Written task: Render every line of the listing below as a numbered list, omitting the blank lines.

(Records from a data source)

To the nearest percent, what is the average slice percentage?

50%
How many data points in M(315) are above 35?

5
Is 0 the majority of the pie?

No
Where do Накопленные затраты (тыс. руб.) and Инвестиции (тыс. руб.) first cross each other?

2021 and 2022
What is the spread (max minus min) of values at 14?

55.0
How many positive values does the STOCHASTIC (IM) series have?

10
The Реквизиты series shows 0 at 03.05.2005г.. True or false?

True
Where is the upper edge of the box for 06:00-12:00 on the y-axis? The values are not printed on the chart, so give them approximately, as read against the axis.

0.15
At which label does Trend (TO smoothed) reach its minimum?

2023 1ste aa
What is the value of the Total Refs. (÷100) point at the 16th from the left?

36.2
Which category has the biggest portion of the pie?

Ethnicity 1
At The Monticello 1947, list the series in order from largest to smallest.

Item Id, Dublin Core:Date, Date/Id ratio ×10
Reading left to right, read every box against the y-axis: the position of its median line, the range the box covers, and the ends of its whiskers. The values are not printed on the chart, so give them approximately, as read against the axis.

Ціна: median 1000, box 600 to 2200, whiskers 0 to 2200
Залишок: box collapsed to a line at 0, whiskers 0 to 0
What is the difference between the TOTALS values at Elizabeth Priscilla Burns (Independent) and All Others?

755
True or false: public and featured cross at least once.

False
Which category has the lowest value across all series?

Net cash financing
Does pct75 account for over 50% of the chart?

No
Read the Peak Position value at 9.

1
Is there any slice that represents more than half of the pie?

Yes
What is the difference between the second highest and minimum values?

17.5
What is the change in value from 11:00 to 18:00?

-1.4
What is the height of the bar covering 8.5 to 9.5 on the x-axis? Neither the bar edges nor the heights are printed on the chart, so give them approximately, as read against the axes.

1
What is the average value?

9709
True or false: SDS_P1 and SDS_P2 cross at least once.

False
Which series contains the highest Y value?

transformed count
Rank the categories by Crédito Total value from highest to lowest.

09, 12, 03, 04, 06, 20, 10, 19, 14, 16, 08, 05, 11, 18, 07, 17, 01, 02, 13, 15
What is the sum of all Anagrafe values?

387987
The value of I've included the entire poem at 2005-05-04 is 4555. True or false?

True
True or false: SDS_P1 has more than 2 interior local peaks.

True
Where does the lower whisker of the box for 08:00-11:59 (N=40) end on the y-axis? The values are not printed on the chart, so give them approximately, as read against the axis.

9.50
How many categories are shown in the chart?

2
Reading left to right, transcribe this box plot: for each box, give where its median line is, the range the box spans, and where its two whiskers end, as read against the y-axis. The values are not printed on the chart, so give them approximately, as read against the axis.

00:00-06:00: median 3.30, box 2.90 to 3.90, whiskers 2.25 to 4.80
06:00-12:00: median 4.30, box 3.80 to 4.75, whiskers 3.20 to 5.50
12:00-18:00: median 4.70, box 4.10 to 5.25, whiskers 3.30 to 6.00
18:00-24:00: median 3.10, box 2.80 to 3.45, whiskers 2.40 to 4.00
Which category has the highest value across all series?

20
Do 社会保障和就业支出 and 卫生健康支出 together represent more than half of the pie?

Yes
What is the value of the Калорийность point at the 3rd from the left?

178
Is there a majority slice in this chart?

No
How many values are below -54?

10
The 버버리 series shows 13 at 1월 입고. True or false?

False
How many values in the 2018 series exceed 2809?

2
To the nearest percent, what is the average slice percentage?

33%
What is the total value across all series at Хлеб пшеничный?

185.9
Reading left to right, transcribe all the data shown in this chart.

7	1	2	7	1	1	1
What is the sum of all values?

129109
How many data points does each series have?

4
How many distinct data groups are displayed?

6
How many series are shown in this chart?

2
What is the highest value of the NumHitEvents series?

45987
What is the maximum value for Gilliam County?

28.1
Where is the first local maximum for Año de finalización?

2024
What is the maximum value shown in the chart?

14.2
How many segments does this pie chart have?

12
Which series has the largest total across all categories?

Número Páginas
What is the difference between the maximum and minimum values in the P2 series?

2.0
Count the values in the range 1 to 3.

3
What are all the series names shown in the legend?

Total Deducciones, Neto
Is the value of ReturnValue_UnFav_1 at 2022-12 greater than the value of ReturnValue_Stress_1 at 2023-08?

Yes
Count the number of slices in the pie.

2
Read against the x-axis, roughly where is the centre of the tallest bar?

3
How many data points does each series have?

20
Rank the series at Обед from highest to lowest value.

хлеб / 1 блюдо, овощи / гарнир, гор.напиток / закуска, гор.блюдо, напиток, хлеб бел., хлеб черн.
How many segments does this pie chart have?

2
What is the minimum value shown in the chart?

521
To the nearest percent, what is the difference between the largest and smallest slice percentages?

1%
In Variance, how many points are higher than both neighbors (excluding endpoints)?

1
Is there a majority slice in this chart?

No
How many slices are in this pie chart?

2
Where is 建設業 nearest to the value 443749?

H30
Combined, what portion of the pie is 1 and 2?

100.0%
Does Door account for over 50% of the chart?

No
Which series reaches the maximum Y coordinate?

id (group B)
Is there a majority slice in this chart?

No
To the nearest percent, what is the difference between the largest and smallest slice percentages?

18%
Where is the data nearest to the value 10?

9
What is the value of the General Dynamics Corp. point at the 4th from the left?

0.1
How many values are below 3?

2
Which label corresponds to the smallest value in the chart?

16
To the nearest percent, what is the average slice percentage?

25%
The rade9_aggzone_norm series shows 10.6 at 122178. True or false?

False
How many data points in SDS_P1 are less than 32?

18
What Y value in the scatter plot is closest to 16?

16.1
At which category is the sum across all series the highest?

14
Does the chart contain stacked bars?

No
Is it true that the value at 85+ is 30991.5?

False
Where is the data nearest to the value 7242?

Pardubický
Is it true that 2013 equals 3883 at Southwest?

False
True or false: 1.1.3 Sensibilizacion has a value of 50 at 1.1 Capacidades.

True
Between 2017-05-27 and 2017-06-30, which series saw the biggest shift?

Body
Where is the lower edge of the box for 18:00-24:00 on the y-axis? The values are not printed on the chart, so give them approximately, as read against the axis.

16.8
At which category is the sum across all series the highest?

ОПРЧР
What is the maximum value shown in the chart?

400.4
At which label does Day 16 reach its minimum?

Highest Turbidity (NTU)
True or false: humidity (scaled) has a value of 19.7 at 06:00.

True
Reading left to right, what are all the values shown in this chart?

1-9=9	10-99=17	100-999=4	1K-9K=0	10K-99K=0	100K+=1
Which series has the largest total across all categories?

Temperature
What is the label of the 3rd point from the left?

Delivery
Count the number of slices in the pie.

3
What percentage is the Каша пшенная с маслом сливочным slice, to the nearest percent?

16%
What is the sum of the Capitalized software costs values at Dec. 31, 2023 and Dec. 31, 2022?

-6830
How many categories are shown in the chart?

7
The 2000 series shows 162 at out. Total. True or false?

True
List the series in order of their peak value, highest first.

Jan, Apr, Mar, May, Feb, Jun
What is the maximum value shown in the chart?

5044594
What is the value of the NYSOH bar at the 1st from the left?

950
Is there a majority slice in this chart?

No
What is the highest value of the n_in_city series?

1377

Answer box:
1. To the nearest percent, what is the average slice percentage?
2. 50%
3. How many data points in M(315) are above 35?
4. 5
5. Is 0 the majority of the pie?
6. No
7. Where do Накопленные затраты (тыс. руб.) and Инвестиции (тыс. руб.) first cross each other?
8. 2021 and 2022
9. What is the spread (max minus min) of values at 14?
10. 55.0
11. How many positive values does the STOCHASTIC (IM) series have?
12. 10
13. The Реквизиты series shows 0 at 03.05.2005г.. True or false?
14. True
15. Where is the upper edge of the box for 06:00-12:00 on the y-axis? The values are not printed on the chart, so give them approximately, as read against the axis.
16. 0.15
17. At which label does Trend (TO smoothed) reach its minimum?
18. 2023 1ste aa
19. What is the value of the Total Refs. (÷100) point at the 16th from the left?
20. 36.2
21. Which category has the biggest portion of the pie?
22. Ethnicity 1
23. At The Monticello 1947, list the series in order from largest to smallest.
24. Item Id, Dublin Core:Date, Date/Id ratio ×10
25. Reading left to right, read every box against the y-axis: the position of its median line, the range the box covers, and the ends of its whiskers. The values are not printed on the chart, so give them approximately, as read against the axis.
26. Ціна: median 1000, box 600 to 2200, whiskers 0 to 2200
27. Залишок: box collapsed to a line at 0, whiskers 0 to 0
28. What is the difference between the TOTALS values at Elizabeth Priscilla Burns (Independent) and All Others?
29. 755
30. True or false: public and featured cross at least once.
31. False
32. Which category has the lowest value across all series?
33. Net cash financing
34. Does pct75 account for over 50% of the chart?
35. No
36. Read the Peak Position value at 9.
37. 1
38. Is there any slice that represents more than half of the pie?
39. Yes
40. What is the difference between the second highest and minimum values?
41. 17.5
42. What is the change in value from 11:00 to 18:00?
43. -1.4
44. What is the height of the bar covering 8.5 to 9.5 on the x-axis? Neither the bar edges nor the heights are printed on the chart, so give them approximately, as read against the axes.
45. 1
46. What is the average value?
47. 9709
48. True or false: SDS_P1 and SDS_P2 cross at least once.
49. False
50. Which series contains the highest Y value?
51. transformed count
52. Rank the categories by Crédito Total value from highest to lowest.
53. 09, 12, 03, 04, 06, 20, 10, 19, 14, 16, 08, 05, 11, 18, 07, 17, 01, 02, 13, 15
54. What is the sum of all Anagrafe values?
55. 387987
56. The value of I've included the entire poem at 2005-05-04 is 4555. True or false?
57. True
58. True or false: SDS_P1 has more than 2 interior local peaks.
59. True
60. Where does the lower whisker of the box for 08:00-11:59 (N=40) end on the y-axis? The values are not printed on the chart, so give them approximately, as read against the axis.
61. 9.50
62. How many categories are shown in the chart?
63. 2
64. Reading left to right, transcribe this box plot: for each box, give where its median line is, the range the box spans, and where its two whiskers end, as read against the y-axis. The values are not printed on the chart, so give them approximately, as read against the axis.
65. 00:00-06:00: median 3.30, box 2.90 to 3.90, whiskers 2.25 to 4.80
66. 06:00-12:00: median 4.30, box 3.80 to 4.75, whiskers 3.20 to 5.50
67. 12:00-18:00: median 4.70, box 4.10 to 5.25, whiskers 3.30 to 6.00
68. 18:00-24:00: median 3.10, box 2.80 to 3.45, whiskers 2.40 to 4.00
69. Which category has the highest value across all series?
70. 20
71. Do 社会保障和就业支出 and 卫生健康支出 together represent more than half of the pie?
72. Yes
73. What is the value of the Калорийность point at the 3rd from the left?
74. 178
75. Is there a majority slice in this chart?
76. No
77. How many values are below -54?
78. 10
79. The 버버리 series shows 13 at 1월 입고. True or false?
80. False
81. How many values in the 2018 series exceed 2809?
82. 2
83. To the nearest percent, what is the average slice percentage?
84. 33%
85. What is the total value across all series at Хлеб пшеничный?
86. 185.9
87. Reading left to right, transcribe all the data shown in this chart.
88. 7	1	2	7	1	1	1
89. What is the sum of all values?
90. 129109
91. How many data points does each series have?
92. 4
93. How many distinct data groups are displayed?
94. 6
95. How many series are shown in this chart?
96. 2
97. What is the highest value of the NumHitEvents series?
98. 45987
99. What is the maximum value for Gilliam County?
100. 28.1
101. Where is the first local maximum for Año de finalización?
102. 2024
103. What is the maximum value shown in the chart?
104. 14.2
105. How many segments does this pie chart have?
106. 12
107. Which series has the largest total across all categories?
108. Número Páginas
109. What is the difference between the maximum and minimum values in the P2 series?
110. 2.0
111. Count the values in the range 1 to 3.
112. 3
113. What are all the series names shown in the legend?
114. Total Deducciones, Neto
115. Is the value of ReturnValue_UnFav_1 at 2022-12 greater than the value of ReturnValue_Stress_1 at 2023-08?
116. Yes
117. Count the number of slices in the pie.
118. 2
119. Read against the x-axis, roughly where is the centre of the tallest bar?
120. 3
121. How many data points does each series have?
122. 20
123. Rank the series at Обед from highest to lowest value.
124. хлеб / 1 блюдо, овощи / гарнир, гор.напиток / закуска, гор.блюдо, напиток, хлеб бел., хлеб черн.
125. How many segments does this pie chart have?
126. 2
127. What is the minimum value shown in the chart?
128. 521
129. To the nearest percent, what is the difference between the largest and smallest slice percentages?
130. 1%
131. In Variance, how many points are higher than both neighbors (excluding endpoints)?
132. 1
133. Is there a majority slice in this chart?
134. No
135. How many slices are in this pie chart?
136. 2
137. Where is 建設業 nearest to the value 443749?
138. H30
139. Combined, what portion of the pie is 1 and 2?
140. 100.0%
141. Does Door account for over 50% of the chart?
142. No
143. Which series reaches the maximum Y coordinate?
144. id (group B)
145. Is there a majority slice in this chart?
146. No
147. To the nearest percent, what is the difference between the largest and smallest slice percentages?
148. 18%
149. Where is the data nearest to the value 10?
150. 9
151. What is the value of the General Dynamics Corp. point at the 4th from the left?
152. 0.1
153. How many values are below 3?
154. 2
155. Which label corresponds to the smallest value in the chart?
156. 16
157. To the nearest percent, what is the average slice percentage?
158. 25%
159. The rade9_aggzone_norm series shows 10.6 at 122178. True or false?
160. False
161. How many data points in SDS_P1 are less than 32?
162. 18
163. What Y value in the scatter plot is closest to 16?
164. 16.1
165. At which category is the sum across all series the highest?
166. 14
167. Does the chart contain stacked bars?
168. No
169. Is it true that the value at 85+ is 30991.5?
170. False
171. Where is the data nearest to the value 7242?
172. Pardubický
173. Is it true that 2013 equals 3883 at Southwest?
174. False
175. True or false: 1.1.3 Sensibilizacion has a value of 50 at 1.1 Capacidades.
176. True
177. Between 2017-05-27 and 2017-06-30, which series saw the biggest shift?
178. Body
179. Where is the lower edge of the box for 18:00-24:00 on the y-axis? The values are not printed on the chart, so give them approximately, as read against the axis.
180. 16.8
181. At which category is the sum across all series the highest?
182. ОПРЧР
183. What is the maximum value shown in the chart?
184. 400.4
185. At which label does Day 16 reach its minimum?
186. Highest Turbidity (NTU)
187. True or false: humidity (scaled) has a value of 19.7 at 06:00.
188. True
189. Reading left to right, what are all the values shown in this chart?
190. 1-9=9	10-99=17	100-999=4	1K-9K=0	10K-99K=0	100K+=1
191. Which series has the largest total across all categories?
192. Temperature
193. What is the label of the 3rd point from the left?
194. Delivery
195. Count the number of slices in the pie.
196. 3
197. What percentage is the Каша пшенная с маслом сливочным slice, to the nearest percent?
198. 16%
199. What is the sum of the Capitalized software costs values at Dec. 31, 2023 and Dec. 31, 2022?
200. -6830
201. How many categories are shown in the chart?
202. 7
203. The 2000 series shows 162 at out. Total. True or false?
204. True
205. List the series in order of their peak value, highest first.
206. Jan, Apr, Mar, May, Feb, Jun
207. What is the maximum value shown in the chart?
208. 5044594
209. What is the value of the NYSOH bar at the 1st from the left?
210. 950
211. Is there a majority slice in this chart?
212. No
213. What is the highest value of the n_in_city series?
214. 1377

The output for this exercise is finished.